Granted, someone else did bring up a different reason on a later conference call for arranging the events on different nights. They said that for those competitors dancing in those top-level four- or five-dance events, doing multiple rounds of that in one night can be exhausting. Especially for competitors in the oldest age groups. Splitting the events up to different nights gives the competitor a chance to rest in between and perform at their peak in all the events, rather than just at the first one.

Now this reason makes more sense. Why wasn’t that the first reason given when we started talking about how to arrange the schedule? That would have made the whole conversation feel less icky. But instead, the whole idea is clouded by the fact that I can’t get past the primary reason given to split the events being that they want to try and force the competitors to stick around for more days. When that’s the first thing you hear, that clouds over the valid point given later that actually sounds beneficial to the competitors.

So… now you have an idea of what I’ve been wrestling with over the last week. It just makes me wonder… if I ever manage to become proficient enough to dance at these highest levels as a competitor, am I going to be able to look at going to competitions in the same way, knowing that these sorts of discussions are being had by the organizers behind the scenes? It would make me feel like all I am to the organizers is a blank check that they are hoping to write a big number on that they are able to cash and portion out to the people that join them on their competition train. I don’t want to feel like that.
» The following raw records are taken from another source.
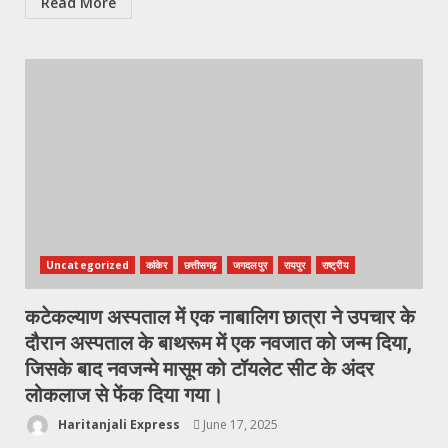
Read More
Uncategorized
कांकेर
छत्तीसगढ़
जगदलपुर
रायपुर
राष्ट्रीय
कटेकल्याण अस्पताल में एक नाबालिग छात्रा ने उपचार के
दौरान अस्पताल के बाथरूम में एक नवजात को जन्म दिया,
जिसके बाद नवजन्मे मासूम को टॉयलेट सीट के अंदर
लोकलाज से फेंक दिया गया।
Haritanjali Express
June 17, 2025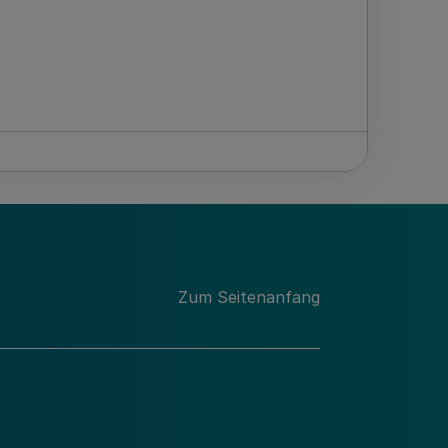
Zum Seitenanfang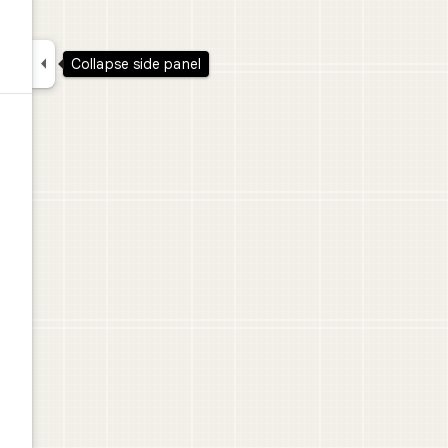

Collapse side panel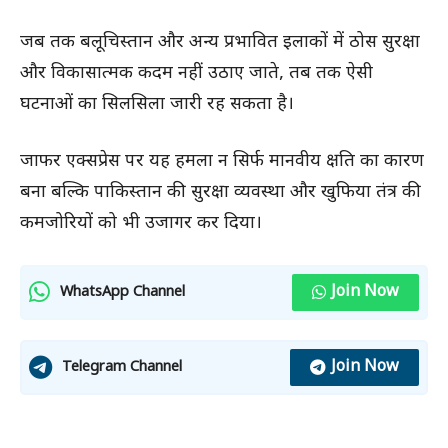
जब तक बलूचिस्तान और अन्य प्रभावित इलाकों में ठोस सुरक्षा
और विकासात्मक कदम नहीं उठाए जाते, तब तक ऐसी
घटनाओं का सिलसिला जारी रह सकता है।
जाफर एक्सप्रेस पर यह हमला न सिर्फ मानवीय क्षति का कारण
बना बल्कि पाकिस्तान की सुरक्षा व्यवस्था और खुफिया तंत्र की
कमजोरियों को भी उजागर कर दिया।
Join Now
WhatsApp Channel
Join Now
Telegram Channel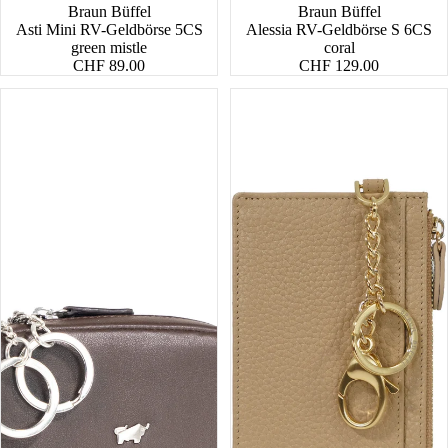
Braun Büffel
Braun Büffel
Asti Mini RV-Geldbörse 5CS
Alessia RV-Geldbörse S 6CS
green mistle
coral
CHF 89.00
CHF 129.00
Golf
Asti
RFID
Geldbörse
Schlüsseletui
Xs
M
4CS
Zip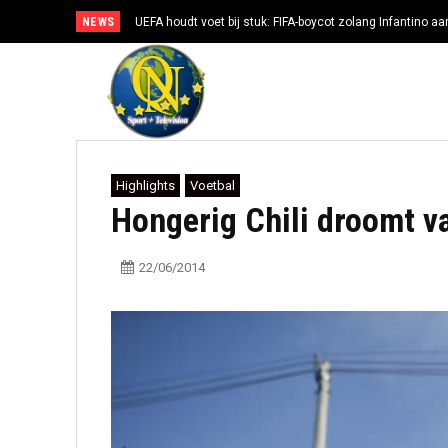
NEWS
UEFA houdt voet bij stuk: FIFA-boycot zolang Infantino aan
Highlights
Voetbal
Hongerig Chili droomt v
22/06/2014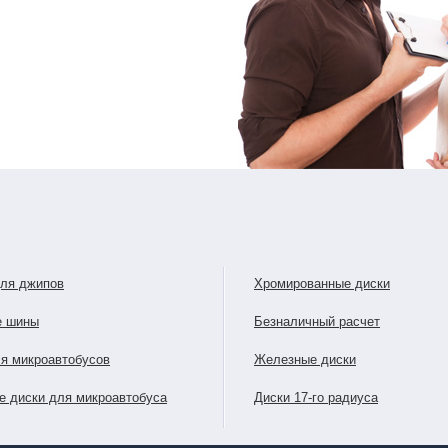
для джипов
Хромированные диски
е шины
Безналичный расчет
я микроавтобусов
Железные диски
е диски для микроавтобуса
Диски 17-го радиуса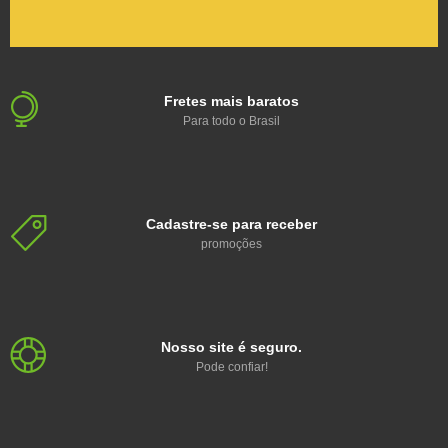
Fretes mais baratos
Para todo o Brasil
Cadastre-se para receber
promoções
Nosso site é seguro.
Pode confiar!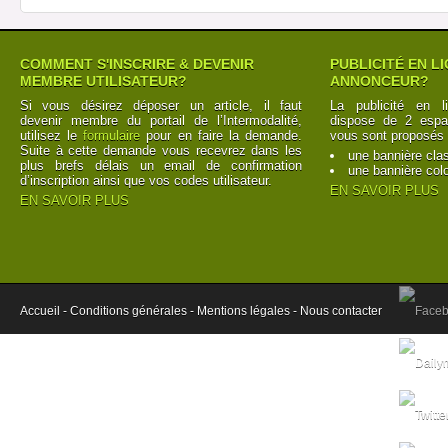
COMMENT S'INSCRIRE & DEVENIR
PUBLICITÉ EN L
MEMBRE UTILISATEUR?
ANNONCEUR?
Si vous désirez déposer un article, il faut
La publicité en l
devenir membre du portail de l’Intermodalité,
dispose de 2 espac
utilisez le
formulaire
pour en faire la demande.
vous sont proposés 
Suite à cette demande vous recevrez dans les
une bannière cla
plus brefs délais un email de confirmation
une bannière col
d’inscription ainsi que vos codes utilisateur.
EN SAVOIR PLUS
EN SAVOIR PLUS
Accueil -
Conditions générales -
Mentions légales -
Nous contacter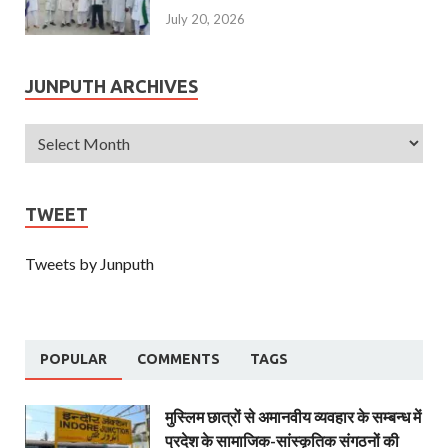
July 20, 2026
JUNPUTH ARCHIVES
TWEET
Tweets by Junputh
POPULAR
COMMENTS
TAGS
मुस्लिम छात्रों से अमानवीय व्यवहार के सम्बन्ध में
प्रदेश के सामाजिक-सांस्कृतिक संगठनों की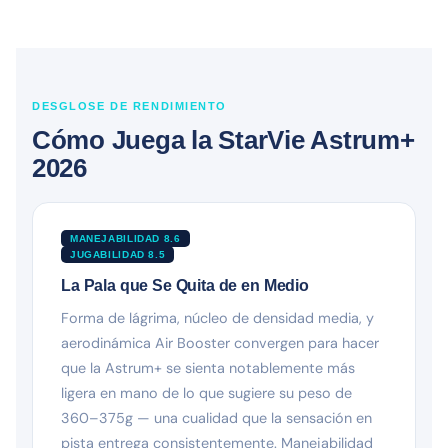
DESGLOSE DE RENDIMIENTO
Cómo Juega la StarVie Astrum+
2026
MANEJABILIDAD 8.6
JUGABILIDAD 8.5
La Pala que Se Quita de en Medio
Forma de lágrima, núcleo de densidad media, y
aerodinámica Air Booster convergen para hacer
que la Astrum+ se sienta notablemente más
ligera en mano de lo que sugiere su peso de
360–375g — una cualidad que la sensación en
pista entrega consistentemente. Manejabilidad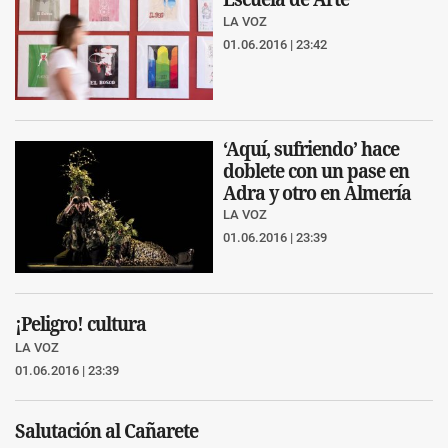
LA VOZ
01.06.2016 | 23:42
‘Aquí, sufriendo’ hace
doblete con un pase en
Adra y otro en Almería
LA VOZ
01.06.2016 | 23:39
¡Peligro! cultura
LA VOZ
01.06.2016 | 23:39
Salutación al Cañarete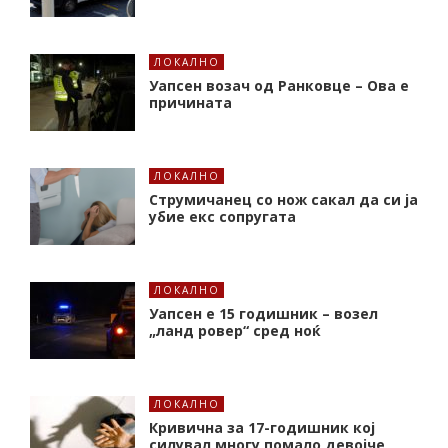
ЛОКАЛНО
Уапсен возач од Ранковце – Ова е
причината
ЛОКАЛНО
Струмичанец со нож сакал да си ја
убие екс сопругата
ЛОКАЛНО
Уапсен е 15 годишник – возел
„ланд ровер“ сред ноќ
ЛОКАЛНО
Кривична за 17-годишник кој
силувал многу помало девојче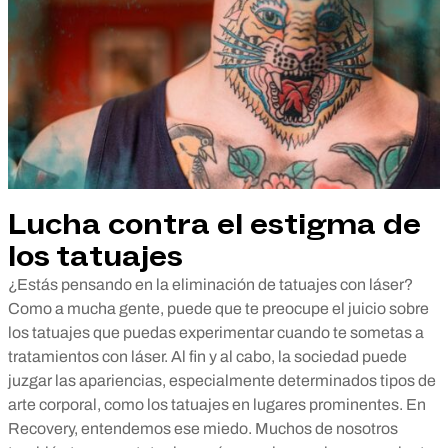
Lucha contra el estigma de
los tatuajes
¿Estás pensando en la eliminación de tatuajes con láser?
Como a mucha gente, puede que te preocupe el juicio sobre
los tatuajes que puedas experimentar cuando te sometas a
tratamientos con láser. Al fin y al cabo, la sociedad puede
juzgar las apariencias, especialmente determinados tipos de
arte corporal, como los tatuajes en lugares prominentes. En
Recovery, entendemos ese miedo. Muchos de nosotros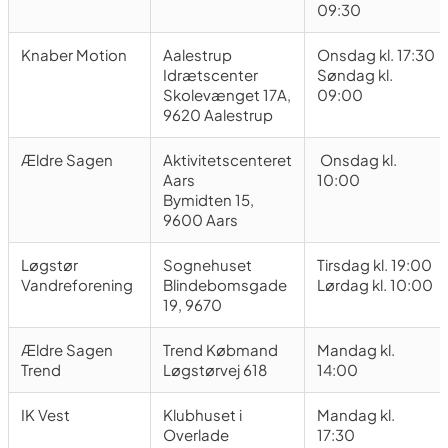
09:30
Knaber Motion
Aalestrup
Onsdag kl. 17:30
Idrætscenter
Søndag kl.
Skolevænget 17A,
09:00
9620 Aalestrup
Ældre Sagen
Aktivitetscenteret
Onsdag kl.
Aars
10:00
Bymidten 15,
9600 Aars
Løgstør
Sognehuset
Tirsdag kl. 19:00
Vandreforening
Blindebomsgade
Lørdag kl. 10:00
19, 9670
Ældre Sagen
Trend Købmand
Mandag kl.
Trend
Løgstørvej 618
14:00
IK Vest
Klubhuset i
Mandag kl.
Overlade
17:30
Also, seeing how much I am struggling with feeling good about working on the competition at this level, is this why it’s really hard to get other dancers to volunteer to help out with competitions? Even trying to get people to volunteer for just the day (or days) of the actual competition is difficult, let alone having them volunteer for more administrative help like I was convinced to do. Does peeking behind the curtain and seeing how the mechanisms of dance competitions work make it seem like less fun, so no one wants to do that? Do my struggles that I talk about make any of you want to rush out and volunteer to help out with a competition in your area? I’m guessing not.

Boy… I sound like a real positive voice tonight, don’t I? After reading through this to edit things, I can really see how much this has been bringing me down. I’m going to go back through it once again and try to cut out a bunch of of the negativity, but I don’t think I can get rid of all of it and still get the point across that I wanted to talk about. Hopefully the final product doesn’t sound quite so bleak when I finally end up posting!